The records that follow are to be reproduced exactly. Any pictures in them are left out.
- Opening Delimiter -
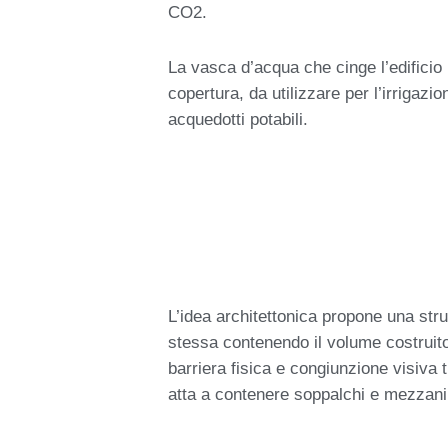
CO2.
La vasca d’acqua che cinge l’edifici
copertura, da utilizzare per l’irrigaz
acquedotti potabili.
L’idea architettonica propone una stru
stessa contenendo il volume costruito
barriera fisica e congiunzione visiva 
atta a contenere soppalchi e mezzani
- Closing Delimiter -
OUTPUT OF THE TASK —
CO2.
La vasca d’acqua che cinge l’edifici
copertura, da utilizzare per l’irrigaz
acquedotti potabili.
L’idea architettonica propone una stru
stessa contenendo il volume costruito
barriera fisica e congiunzione visiva 
atta a contenere soppalchi e mezzani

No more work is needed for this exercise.